Massive Police Shootout in Cleveland Despite Lack of Criminals
This is an amazing story. I urge you to read the whole thing, but here’s the basics:
A November car chase ended in a “full blown-out” firefight, with glass and bullets flying, according to Cleveland police officers who described for investigators the chaotic scene at the end of the deadly 25-minute pursuit.
But when the smoky haze—caused by rapid fire of nearly 140 bullets in less than 30 seconds—dissipated, it soon became clear that more than a dozen officers had been firing at one another across a middle school parking lot in East Cleveland.
At the end of the scene, both unarmed—and presumably innocent—people in the car were dead.
There’s a lot that can be said here, but I don’t feel qualified to say it. There’s a whole body of research on decision making under stress—police, firefighters, soldiers—and how easy it is to get caught up in the heat of the moment. I have read one book on that subject, Sources of Power, but that was years ago.
What interests me right now is how this whole situation was colored by what “society” is talking about and afraid of, which became the preconceptions the officers brought to the event. School shootings are in the news, so as soon as the car drove into a school parking lot, the police assumed the worst. Firefights with dangerous criminals are what we see on TV, so that’s not unexpected, either.
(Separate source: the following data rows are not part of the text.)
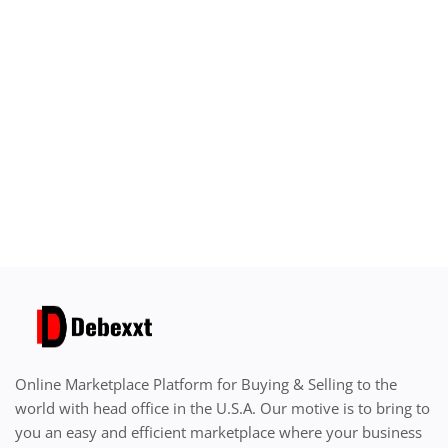
Sell on Debexxt Marketplace
Login
Register
Location
English
USD ($)
Online Marketplace Platform for Buying & Selling to the
world with head office in the U.S.A. Our motive is to bring to
you an easy and efficient marketplace where your business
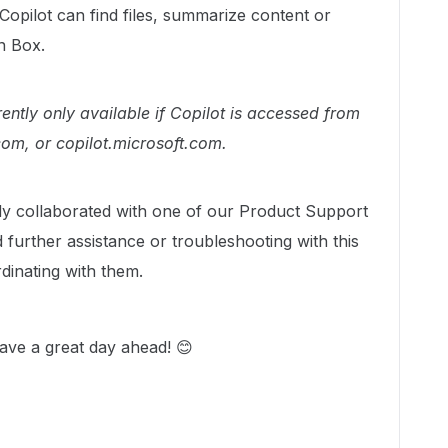
opilot can find files, summarize content or
in Box.
rrently only available if Copilot is accessed from
om, or copilot.microsoft.com.
dy collaborated with one of our Product Support
urther assistance or troubleshooting with this
dinating with them.
ave a great day ahead! 😊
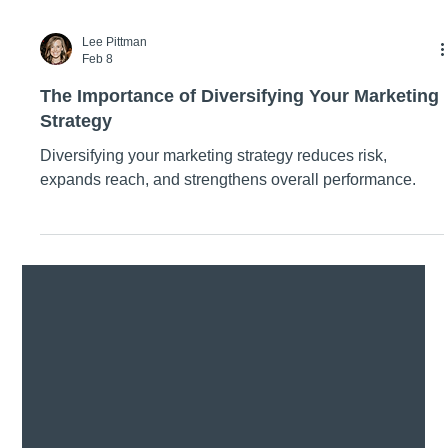
Lee Pittman
Feb 8
The Importance of Diversifying Your Marketing
Strategy
Diversifying your marketing strategy reduces risk,
expands reach, and strengthens overall performance.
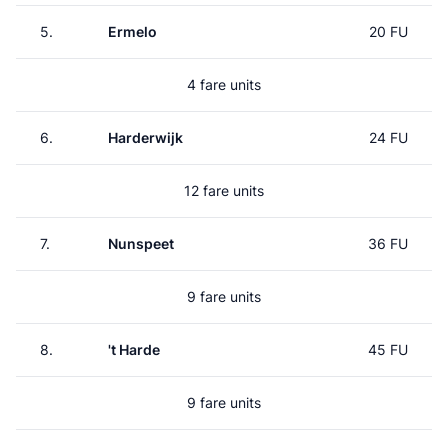
5.
Ermelo
20 FU
4 fare units
6.
Harderwijk
24 FU
12 fare units
7.
Nunspeet
36 FU
9 fare units
8.
't Harde
45 FU
9 fare units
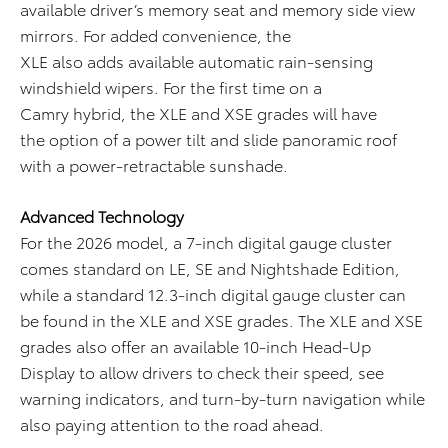
available driver’s memory seat and memory side view
mirrors. For added convenience, the
XLE also adds available automatic rain-sensing
windshield wipers. For the first time on a
Camry hybrid, the XLE and XSE grades will have
the option of a power tilt and slide panoramic roof
with a power-retractable sunshade.
Advanced Technology
For the 2026 model, a 7-inch digital gauge cluster
comes standard on LE, SE and Nightshade Edition,
while a standard 12.3-inch digital gauge cluster can
be found in the XLE and XSE grades. The XLE and XSE
grades also offer an available 10-inch Head-Up
Display to allow drivers to check their speed, see
warning indicators, and turn-by-turn navigation while
also paying attention to the road ahead.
When you read the story, it’s clear how many of the elements that the officers believed—police cars being rammed, for example—are right out of television violence. This would have turned out very differently if the officers had assumed that, as is almost always true, the two people in the car were just two people in a car.
I’m also curious as to how much technology contributed to this. Reports on the radio brought more and more officers to the scene, and misinformation was broadcast over the radio.
Again, I’m not really qualified to write about any of this. But it’s what I’ve been thinking about.
octavio • February 12, 2013 1:26 PM
This is a classic example of the culmination of worst-first thinking.